Office_Shredder said:When you say "the slope", it's not clear what you mean because there is a slope in every direction from P for this function. If you did the correct procedure to figure out the sign of fx you should be able to do the exact same thing to figure out fy - why don't you elaborate on how you did fx?
A partial derivative is a mathematical concept used in multivariate calculus to describe how a function changes with respect to one of its variables while holding other variables constant. It is denoted by ∂ (partial) and can be thought of as the slope of a function in a specific direction.

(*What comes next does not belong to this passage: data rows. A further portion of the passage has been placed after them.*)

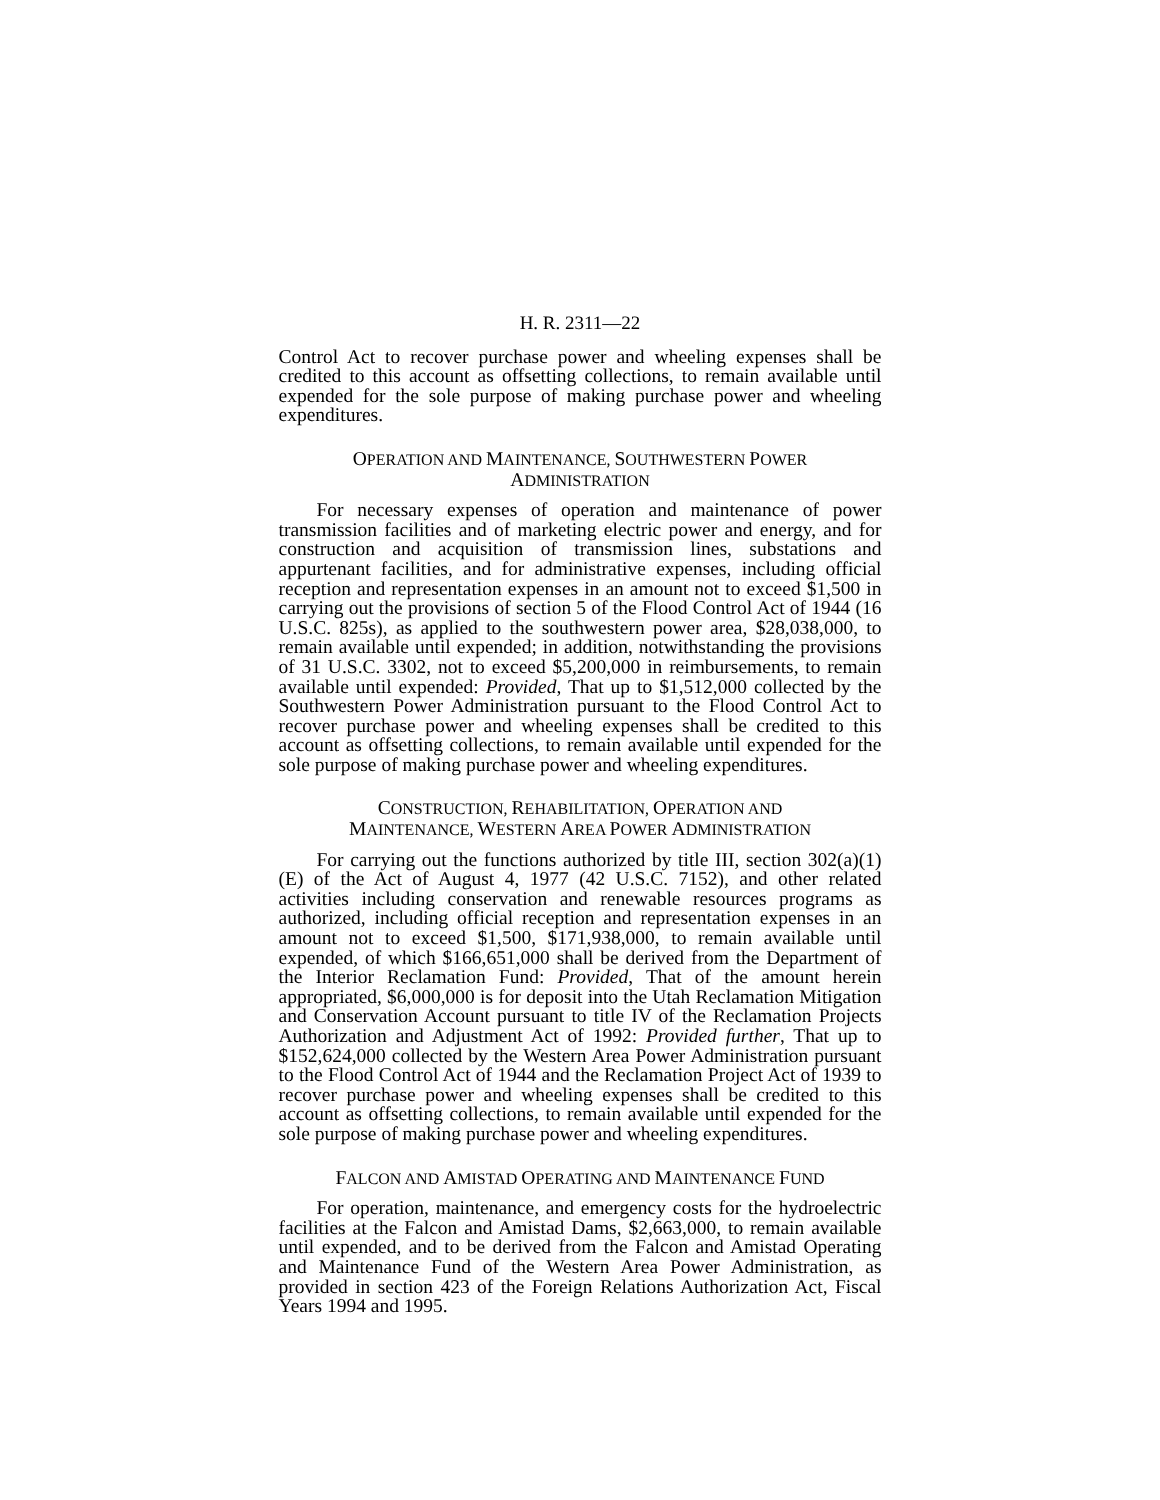H. R. 2311—22
Control Act to recover purchase power and wheeling expenses shall be credited to this account as offsetting collections, to remain available until expended for the sole purpose of making purchase power and wheeling expenditures.
OPERATION AND MAINTENANCE, SOUTHWESTERN POWER ADMINISTRATION
For necessary expenses of operation and maintenance of power transmission facilities and of marketing electric power and energy, and for construction and acquisition of transmission lines, substations and appurtenant facilities, and for administrative expenses, including official reception and representation expenses in an amount not to exceed $1,500 in carrying out the provisions of section 5 of the Flood Control Act of 1944 (16 U.S.C. 825s), as applied to the southwestern power area, $28,038,000, to remain available until expended; in addition, notwithstanding the provisions of 31 U.S.C. 3302, not to exceed $5,200,000 in reimbursements, to remain available until expended: Provided, That up to $1,512,000 collected by the Southwestern Power Administration pursuant to the Flood Control Act to recover purchase power and wheeling expenses shall be credited to this account as offsetting collections, to remain available until expended for the sole purpose of making purchase power and wheeling expenditures.
CONSTRUCTION, REHABILITATION, OPERATION AND MAINTENANCE, WESTERN AREA POWER ADMINISTRATION
For carrying out the functions authorized by title III, section 302(a)(1)(E) of the Act of August 4, 1977 (42 U.S.C. 7152), and other related activities including conservation and renewable resources programs as authorized, including official reception and representation expenses in an amount not to exceed $1,500, $171,938,000, to remain available until expended, of which $166,651,000 shall be derived from the Department of the Interior Reclamation Fund: Provided, That of the amount herein appropriated, $6,000,000 is for deposit into the Utah Reclamation Mitigation and Conservation Account pursuant to title IV of the Reclamation Projects Authorization and Adjustment Act of 1992: Provided further, That up to $152,624,000 collected by the Western Area Power Administration pursuant to the Flood Control Act of 1944 and the Reclamation Project Act of 1939 to recover purchase power and wheeling expenses shall be credited to this account as offsetting collections, to remain available until expended for the sole purpose of making purchase power and wheeling expenditures.
FALCON AND AMISTAD OPERATING AND MAINTENANCE FUND
For operation, maintenance, and emergency costs for the hydroelectric facilities at the Falcon and Amistad Dams, $2,663,000, to remain available until expended, and to be derived from the Falcon and Amistad Operating and Maintenance Fund of the Western Area Power Administration, as provided in section 423 of the Foreign Relations Authorization Act, Fiscal Years 1994 and 1995.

To find the partial derivative of a function with multiple variables, you need to take the derivative with respect to one variable while treating all other variables as constants. This can be done by using the appropriate derivative rules, such as the power rule or chain rule.
The level curves in a partial derivative represent the points where the partial derivative has a constant value. They are also known as contour lines and can be used to visualize the behavior of a function in multiple dimensions.

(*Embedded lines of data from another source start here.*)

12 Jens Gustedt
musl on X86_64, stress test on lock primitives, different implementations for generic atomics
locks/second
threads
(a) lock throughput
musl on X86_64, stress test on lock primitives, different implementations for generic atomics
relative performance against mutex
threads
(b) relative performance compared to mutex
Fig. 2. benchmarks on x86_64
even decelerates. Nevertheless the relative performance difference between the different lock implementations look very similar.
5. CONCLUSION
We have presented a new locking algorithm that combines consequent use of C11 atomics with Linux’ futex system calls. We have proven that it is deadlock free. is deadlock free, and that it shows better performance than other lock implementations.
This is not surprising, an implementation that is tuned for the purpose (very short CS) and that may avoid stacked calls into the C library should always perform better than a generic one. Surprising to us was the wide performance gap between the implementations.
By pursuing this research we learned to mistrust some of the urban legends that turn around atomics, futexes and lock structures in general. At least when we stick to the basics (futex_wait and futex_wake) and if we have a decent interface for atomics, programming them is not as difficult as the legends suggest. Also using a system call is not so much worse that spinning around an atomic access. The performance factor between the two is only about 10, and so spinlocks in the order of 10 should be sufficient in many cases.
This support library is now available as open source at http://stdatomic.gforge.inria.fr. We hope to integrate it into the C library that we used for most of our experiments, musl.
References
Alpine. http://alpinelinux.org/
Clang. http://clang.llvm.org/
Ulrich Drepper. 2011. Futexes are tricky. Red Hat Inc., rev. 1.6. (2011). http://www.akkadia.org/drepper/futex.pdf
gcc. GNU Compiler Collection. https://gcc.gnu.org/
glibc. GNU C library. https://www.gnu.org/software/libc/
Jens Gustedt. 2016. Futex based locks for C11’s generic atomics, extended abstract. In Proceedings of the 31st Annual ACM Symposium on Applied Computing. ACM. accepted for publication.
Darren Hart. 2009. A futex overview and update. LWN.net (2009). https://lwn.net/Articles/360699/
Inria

The signs of partial derivatives on level curves indicate the direction of change of the function in a specific direction. A positive sign indicates that the function is increasing in that direction, while a negative sign indicates a decrease. Additionally, the magnitude of the partial derivative can also indicate the rate of change.
Partial derivatives are a special case of total derivatives, which describe the overall change of a function with respect to all its variables. While partial derivatives focus on a specific direction, total derivatives take into account changes in all directions. Partial derivatives can be used to find the total derivative of a multivariable function by taking the sum of all partial derivatives with respect to each variable.